SenseLess: Minimal Vision, Maximum Insight for Smart Homes
IEEE International Conference on Pervasive Computing and Communications (PerCom), 2026. (To appear)
Smart home environments rely on sensor networks to detect unusual patterns and behaviours, yet traditional sensors such as temperature, humidity, and motion detectors often miss contextual cues that a visual observation would readily reveal. This project investigates how miniature, low-cost cameras can augment existing anomaly detection systems, adding a layer of visual intelligence without compromising occupant privacy or affordability. The research builds prototypes that combine simple image capture with edge analytics to enrich anomaly detection pipelines. By processing images locally on resource-constrained devices, the approach minimises data transfer to external servers and preserves occupant privacy by design. The project systematically studies trade-offs between camera placement strategies, lighting conditions, image resolution, and the fusion of visual signals with other sensor modalities to improve detection accuracy in residential IoT settings.

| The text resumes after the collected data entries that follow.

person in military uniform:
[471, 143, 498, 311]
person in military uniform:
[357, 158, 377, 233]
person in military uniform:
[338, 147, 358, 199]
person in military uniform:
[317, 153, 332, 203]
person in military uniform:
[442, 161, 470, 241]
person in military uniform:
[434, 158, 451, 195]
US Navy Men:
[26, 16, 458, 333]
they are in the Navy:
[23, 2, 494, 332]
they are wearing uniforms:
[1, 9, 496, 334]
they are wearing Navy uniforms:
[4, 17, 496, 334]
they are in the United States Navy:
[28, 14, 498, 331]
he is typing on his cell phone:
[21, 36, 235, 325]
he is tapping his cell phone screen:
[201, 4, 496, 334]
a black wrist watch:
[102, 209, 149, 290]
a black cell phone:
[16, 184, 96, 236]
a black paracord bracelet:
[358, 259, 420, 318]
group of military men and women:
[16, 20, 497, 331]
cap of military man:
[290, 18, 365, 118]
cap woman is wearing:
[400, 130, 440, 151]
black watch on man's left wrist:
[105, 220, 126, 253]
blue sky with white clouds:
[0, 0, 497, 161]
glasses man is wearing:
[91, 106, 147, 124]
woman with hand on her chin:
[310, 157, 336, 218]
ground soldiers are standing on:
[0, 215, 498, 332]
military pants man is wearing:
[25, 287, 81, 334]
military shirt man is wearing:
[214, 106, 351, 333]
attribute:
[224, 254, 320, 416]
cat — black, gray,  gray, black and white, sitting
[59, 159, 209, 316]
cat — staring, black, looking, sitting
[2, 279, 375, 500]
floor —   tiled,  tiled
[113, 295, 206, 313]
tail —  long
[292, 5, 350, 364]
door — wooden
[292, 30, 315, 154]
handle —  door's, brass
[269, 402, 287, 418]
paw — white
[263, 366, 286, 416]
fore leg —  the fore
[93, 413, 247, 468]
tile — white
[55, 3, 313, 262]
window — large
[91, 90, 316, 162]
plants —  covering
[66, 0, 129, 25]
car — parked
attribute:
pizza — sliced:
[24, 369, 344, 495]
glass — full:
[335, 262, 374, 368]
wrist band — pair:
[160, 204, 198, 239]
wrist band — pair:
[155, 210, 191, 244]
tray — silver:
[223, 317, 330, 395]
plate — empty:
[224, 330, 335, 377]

Understanding how camera-based and traditional sensor signals interact is essential for designing practical visual augmentation systems. Through experimental evaluation in smart home testbeds, the work assesses how different levels of visual information contribute to identifying anomalies that purely numerical sensor data would overlook. These evaluations cover diverse environmental conditions and device configurations to ensure generalisable findings.
The findings inform practical deployment guidelines for integrating low-cost computer vision into existing smart environment infrastructures. By establishing clear recommendations on resolution, placement, and sensor fusion strategies, the project helps practitioners adopt visual augmentation while maintaining acceptable privacy guarantees for building occupants.